I want to focus this column on student wellbeing. It’s a many-headed hydra, with many different factors contributing to the pressures felt by students – competition, anxiety about academic performance, worries about gaining relevant extracurricular experience that help with future career prospects, financial pressures, the immediacy and unforgiving nature of social media, loneliness... But one thing is certain - this is an issue that we’re increasingly getting signals about (as are my colleagues at other universities in the country), and we as a community need to work together to combat this problem.
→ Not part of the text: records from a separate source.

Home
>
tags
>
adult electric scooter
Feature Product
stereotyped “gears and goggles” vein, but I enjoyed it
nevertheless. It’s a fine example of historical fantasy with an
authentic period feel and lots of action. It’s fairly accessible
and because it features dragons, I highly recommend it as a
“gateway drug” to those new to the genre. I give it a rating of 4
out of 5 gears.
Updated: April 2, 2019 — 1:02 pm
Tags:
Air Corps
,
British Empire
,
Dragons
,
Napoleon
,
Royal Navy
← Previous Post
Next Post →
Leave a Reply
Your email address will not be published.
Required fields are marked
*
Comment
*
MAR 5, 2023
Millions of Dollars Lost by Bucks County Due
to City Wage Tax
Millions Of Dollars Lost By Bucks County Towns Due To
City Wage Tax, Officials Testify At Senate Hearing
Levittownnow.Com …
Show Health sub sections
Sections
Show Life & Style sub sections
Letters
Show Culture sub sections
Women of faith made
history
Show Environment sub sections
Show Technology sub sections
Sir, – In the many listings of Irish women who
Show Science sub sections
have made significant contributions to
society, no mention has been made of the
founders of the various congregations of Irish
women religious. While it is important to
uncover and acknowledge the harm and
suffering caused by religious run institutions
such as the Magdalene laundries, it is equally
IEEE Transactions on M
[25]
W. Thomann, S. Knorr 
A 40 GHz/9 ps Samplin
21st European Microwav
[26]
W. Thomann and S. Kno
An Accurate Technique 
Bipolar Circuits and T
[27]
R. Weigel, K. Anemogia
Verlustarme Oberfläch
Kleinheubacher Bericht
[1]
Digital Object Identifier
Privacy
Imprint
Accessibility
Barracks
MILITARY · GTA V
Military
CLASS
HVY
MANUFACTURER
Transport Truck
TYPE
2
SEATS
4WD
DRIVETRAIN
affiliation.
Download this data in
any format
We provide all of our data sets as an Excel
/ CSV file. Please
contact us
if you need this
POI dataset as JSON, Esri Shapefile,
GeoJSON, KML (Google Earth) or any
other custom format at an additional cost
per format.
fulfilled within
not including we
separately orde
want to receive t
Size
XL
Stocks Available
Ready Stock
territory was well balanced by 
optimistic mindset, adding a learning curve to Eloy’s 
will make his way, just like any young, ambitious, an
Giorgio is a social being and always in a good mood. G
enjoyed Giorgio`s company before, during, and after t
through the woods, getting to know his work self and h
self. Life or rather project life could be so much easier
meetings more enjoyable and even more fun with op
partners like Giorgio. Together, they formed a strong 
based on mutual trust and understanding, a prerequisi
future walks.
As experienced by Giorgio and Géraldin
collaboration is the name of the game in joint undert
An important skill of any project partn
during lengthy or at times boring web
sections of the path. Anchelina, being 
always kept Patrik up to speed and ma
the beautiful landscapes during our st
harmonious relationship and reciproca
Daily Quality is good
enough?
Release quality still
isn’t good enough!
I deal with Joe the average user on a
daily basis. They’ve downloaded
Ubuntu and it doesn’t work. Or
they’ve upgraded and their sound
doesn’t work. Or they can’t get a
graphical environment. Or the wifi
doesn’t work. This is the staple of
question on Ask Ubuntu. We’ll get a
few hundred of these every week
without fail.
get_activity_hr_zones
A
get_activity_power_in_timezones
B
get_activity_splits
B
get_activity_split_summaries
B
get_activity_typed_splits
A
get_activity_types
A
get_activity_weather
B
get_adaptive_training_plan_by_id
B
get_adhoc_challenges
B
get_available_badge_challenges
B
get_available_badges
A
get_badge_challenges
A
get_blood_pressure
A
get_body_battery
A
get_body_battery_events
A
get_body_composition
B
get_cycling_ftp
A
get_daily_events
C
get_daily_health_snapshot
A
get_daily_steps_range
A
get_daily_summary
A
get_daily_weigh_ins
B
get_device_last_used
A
At the Griffioen meeting last November we spoke with student representatives about student wellbeing, and were confronted by the wide range of issues that were raised. We are trying to address this complex issue at all levels – in the faculties, and centrally. Thankfully, a great number of dedicated VU colleagues play important roles in identifying and addressing problems – the academic staff, tutors and mentors, study advisors, student deans, student psychologists, the support staff. But there is more work to be done.
What’s important is to increase awareness of the challenges faced by the students, and to develop multiple interventions and support mechanisms. One of the concrete steps arising from the discussions during the Griffioen meeting is an initiative of the University Student Council, with the support of the Board, to organize a performance of an interactive, musical, show called Time Out! that allows the audience to enter into dialogue about the often-taboo subjects of stress, performance pressures, and burn-outs. Beyond that, there is significant research expertise at the VU on screening for, and providing internet-based and mobile-supported interventions to address, a number of mental health factors. The teams of Heleen Riper, Pim Cuijpers and other colleagues are experts in e-mental health approaches, and have been working together with our student psychologists to validate some of these methods amongst students.
Ultimately however, no matter what institutional support systems, methods and interventions we establish, the most effective approach is to look out for each other, and reach out to fellow students. Zakaria Laaraj’s initiative “StudeerSamen” that won the Student Initiative award at the New Year’s gala last month aims to do precisely that – to stimulate students to lend each other a helping hand, and by doing so, letting off some of the steam in the pressure cooker.